Observable Patterns Are Not Explanations: A Causal-Geometric Analysis of Latent Reasoning Models
Observable Patterns Are Not Explanations: A Causal-Geometric Analysis of Latent Reasoning Models
可观测模式并非解释:对潜在推理模型的因果几何分析
Latent reasoning models (LRMs) replace explicit chain-of-thought with continuous thoughts. Recent work treats observable latent-state patterns, such as BFS-like frontiers and decodable arithmetic computation, as evidence for internal reasoning mechanisms. 潜在推理模型(LRMs)用连续的思维过程取代了显式的思维链(Chain-of-Thought)。近期的研究将可观测的潜在状态模式(例如类似广度优先搜索的边界和可解码的算术计算)视为内部推理机制的证据。

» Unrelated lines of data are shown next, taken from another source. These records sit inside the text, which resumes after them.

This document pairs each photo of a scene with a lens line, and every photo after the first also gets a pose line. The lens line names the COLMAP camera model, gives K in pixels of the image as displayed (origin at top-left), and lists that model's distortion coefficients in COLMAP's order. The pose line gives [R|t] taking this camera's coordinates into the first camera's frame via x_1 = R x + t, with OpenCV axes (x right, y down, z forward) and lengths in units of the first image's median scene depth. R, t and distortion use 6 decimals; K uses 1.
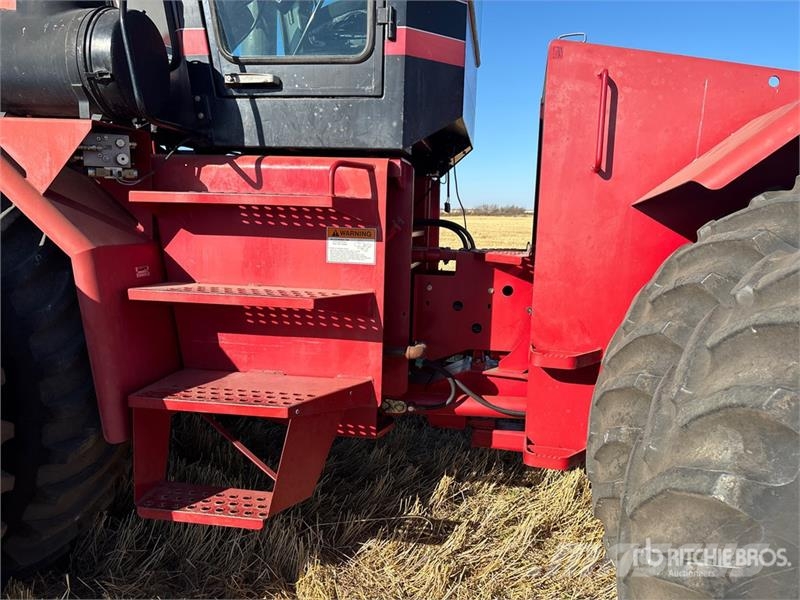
lens RADIAL K [[597.9, 0, 400.0], [0, 597.9, 300.0], [0, 0, 1]] dist [0.057192, -0.087026]
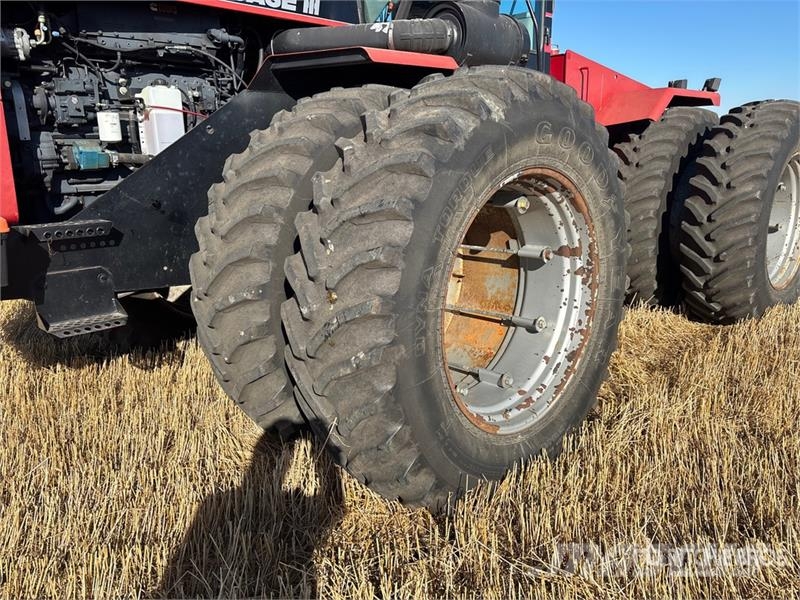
lens RADIAL K [[614.6, 0, 400.0], [0, 614.6, 300.0], [0, 0, 1]] dist [0.020829, 0.001271]
pose [[0.585984, -0.230165, 0.776948, -1.957372], [0.147120, 0.973096, 0.177312, -0.046069], [-0.796856, 0.010402, 0.604080, 0.168203]]
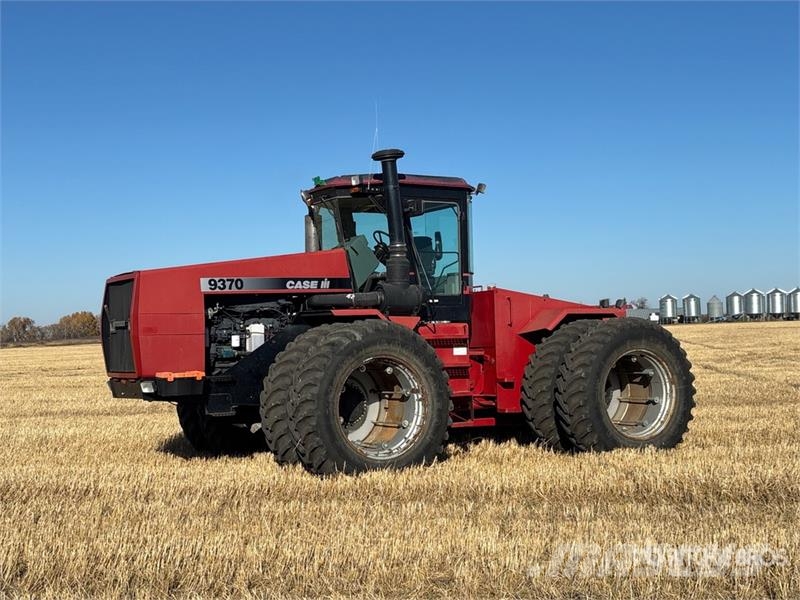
lens RADIAL K [[1109.0, 0, 400.0], [0, 1109.0, 300.0], [0, 0, 1]] dist [0.072659, -0.019031]
pose [[0.762033, -0.018342, 0.647279, -4.236490], [0.133670, 0.982525, -0.129527, 0.381382], [-0.633592, 0.185225, 0.751168, -3.379874]]
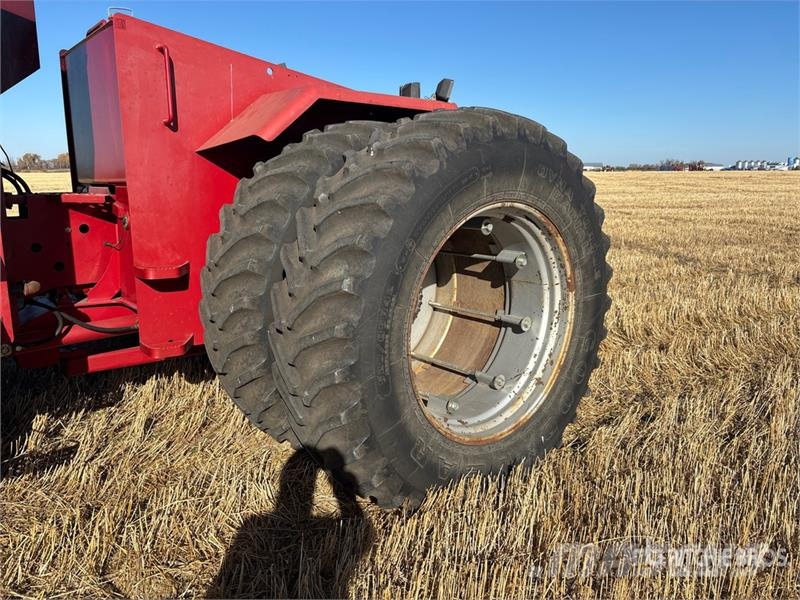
lens RADIAL K [[599.1, 0, 399.2], [0, 599.1, 309.5], [0, 0, 1]] dist [-0.012864, 0.001244]
pose [[0.619858, -0.183682, 0.762914, -0.419391], [0.115092, 0.982985, 0.143156, 0.051120], [-0.776228, -0.000931, 0.630452, -0.201148]]
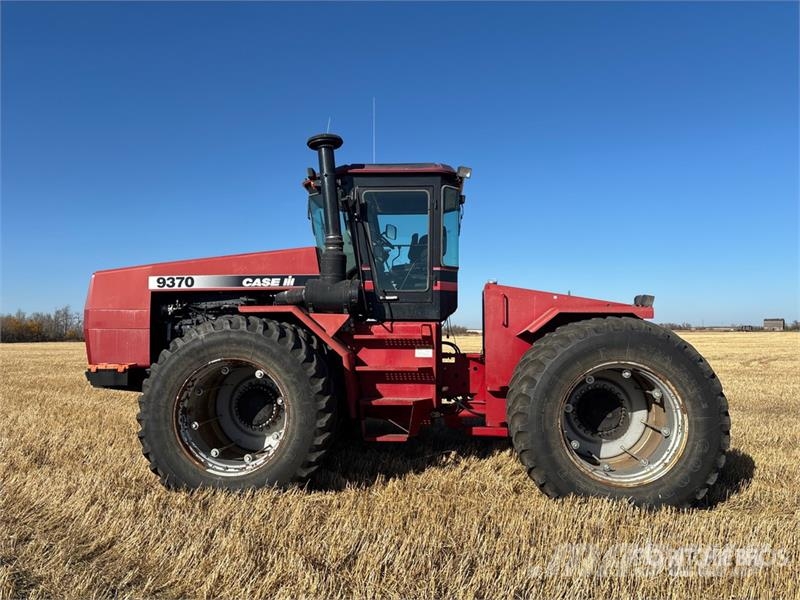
lens RADIAL K [[611.4, 0, 400.0], [0, 611.4, 300.0], [0, 0, 1]] dist [0.057224, -0.089135]
pose [[0.995895, -0.017405, 0.088826, -0.462340], [0.034192, 0.980967, -0.191142, 0.233286], [-0.083808, 0.193395, 0.977535, -1.988849]]
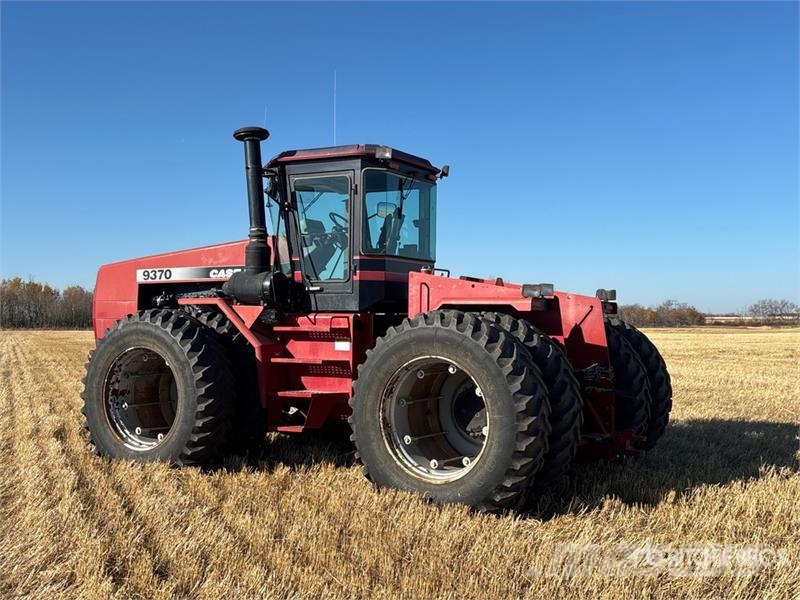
lens RADIAL K [[965.8, 0, 400.0], [0, 965.8, 300.0], [0, 0, 1]] dist [0.114870, -0.010167]
pose [[0.926648, -0.025161, -0.375086, 1.897928], [-0.036966, 0.986823, -0.157522, 0.414640], [0.374107, 0.159833, 0.913508, -3.118750]]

Evaluating two LRMs (Coconut and CODI) against controls lacking the proposed recurrence or curriculum, we find these patterns also appear in the controls and do not always causally affect behavior. 通过将两个 LRM(Coconut 和 CODI)与缺乏所提循环或课程学习的对照组进行对比评估,我们发现这些模式同样出现在对照组中,且并不总是对模型行为产生因果影响。
Causal interventions reveal that latent-thought utilization is not binary but graded, scaling with a thought’s causal effect on model behavior. Geometric analyses reveal this effect concentrates in low-rank directions whose step-to-step geometry grows more structured as their behavioral influence increases. 因果干预研究表明,潜在思维的利用并非二元对立的,而是分级的,其程度随思维对模型行为的因果影响而变化。几何分析揭示,这种影响集中在低秩方向上,随着其行为影响力的增加,这些方向在步骤间的几何结构会变得更加有序。
Latent thoughts should therefore be treated as hidden computation, not hidden explanation: decodability, attention, or static structure alone cannot establish mechanism. LRM interpretability thus requires matched controls and causal tests. 因此,潜在思维应被视为隐藏的计算,而非隐藏的解释:仅凭可解码性、注意力机制或静态结构无法确立其背后的机制。因此,LRM 的可解释性研究需要匹配的对照组和因果测试。